Below are some records. Print exactly the lines between the one holding "right hip: (229, 286)" and the one holding "left knee: (587, 646)", inclusive, and nothing else.

━━━━━━━━━━

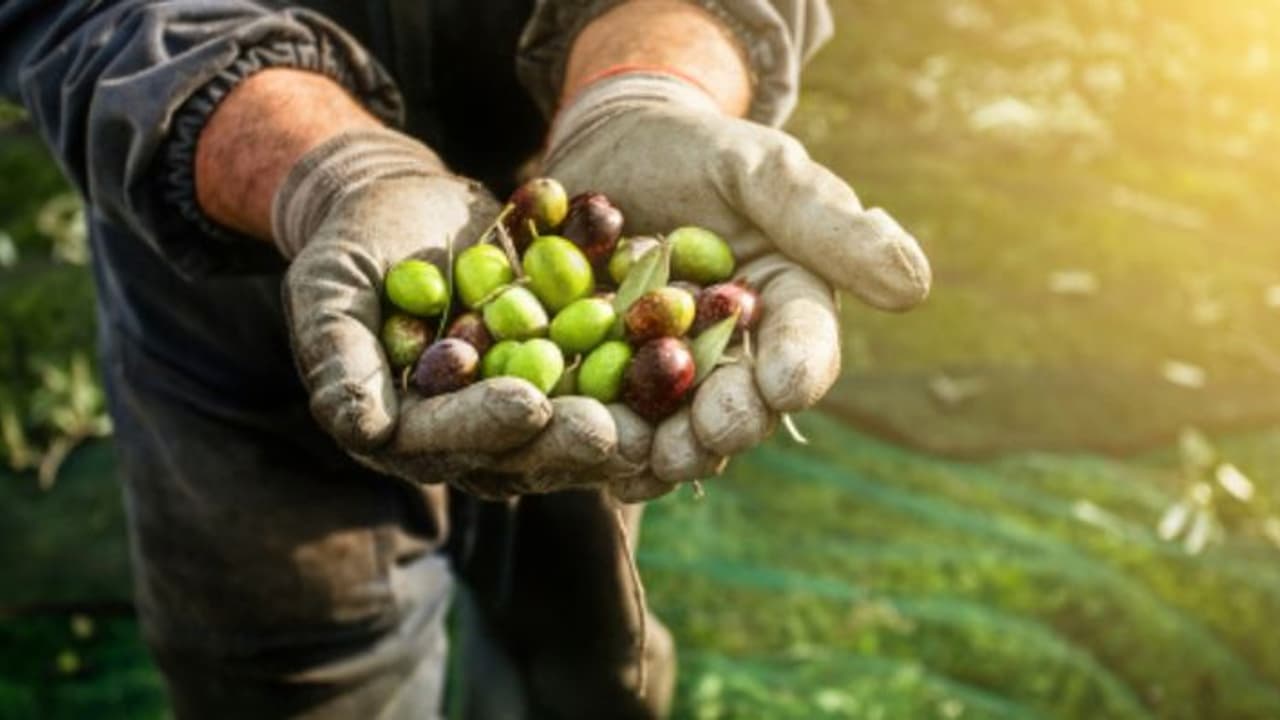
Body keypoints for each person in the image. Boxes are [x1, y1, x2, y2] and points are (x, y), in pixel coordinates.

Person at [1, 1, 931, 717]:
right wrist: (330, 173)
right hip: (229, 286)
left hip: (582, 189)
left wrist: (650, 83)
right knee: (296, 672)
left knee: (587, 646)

━━━━━━━━━━

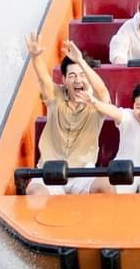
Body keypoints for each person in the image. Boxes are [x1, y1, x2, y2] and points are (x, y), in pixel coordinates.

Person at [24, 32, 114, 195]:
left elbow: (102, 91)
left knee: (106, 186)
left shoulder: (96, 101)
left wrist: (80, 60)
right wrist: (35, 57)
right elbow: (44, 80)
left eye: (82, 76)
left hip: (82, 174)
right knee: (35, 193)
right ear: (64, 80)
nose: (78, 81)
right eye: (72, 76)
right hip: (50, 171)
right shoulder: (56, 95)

━━━━━━━━━━

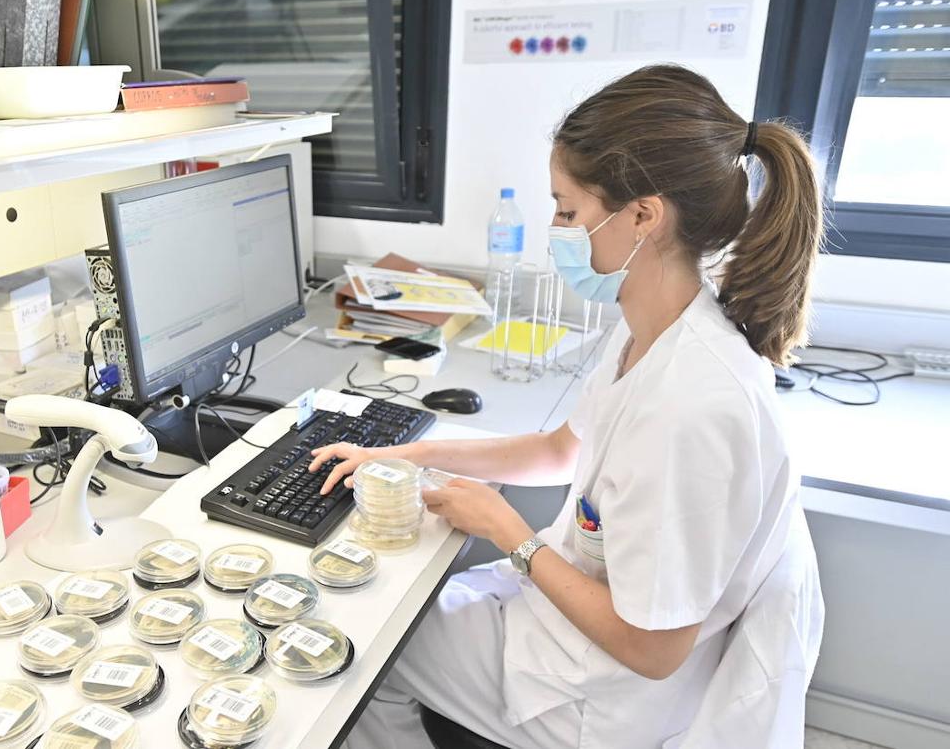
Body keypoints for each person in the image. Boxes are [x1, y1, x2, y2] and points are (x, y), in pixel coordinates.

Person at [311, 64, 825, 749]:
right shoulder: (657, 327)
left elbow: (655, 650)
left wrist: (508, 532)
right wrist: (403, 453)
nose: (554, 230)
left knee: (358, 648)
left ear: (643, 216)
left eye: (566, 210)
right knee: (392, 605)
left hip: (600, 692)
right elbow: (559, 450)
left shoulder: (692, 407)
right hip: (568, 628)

━━━━━━━━━━

[Answer to this exercise]:
right hip: (229, 286)
left hip: (582, 189)
left wrist: (650, 83)
right knee: (296, 672)
left knee: (587, 646)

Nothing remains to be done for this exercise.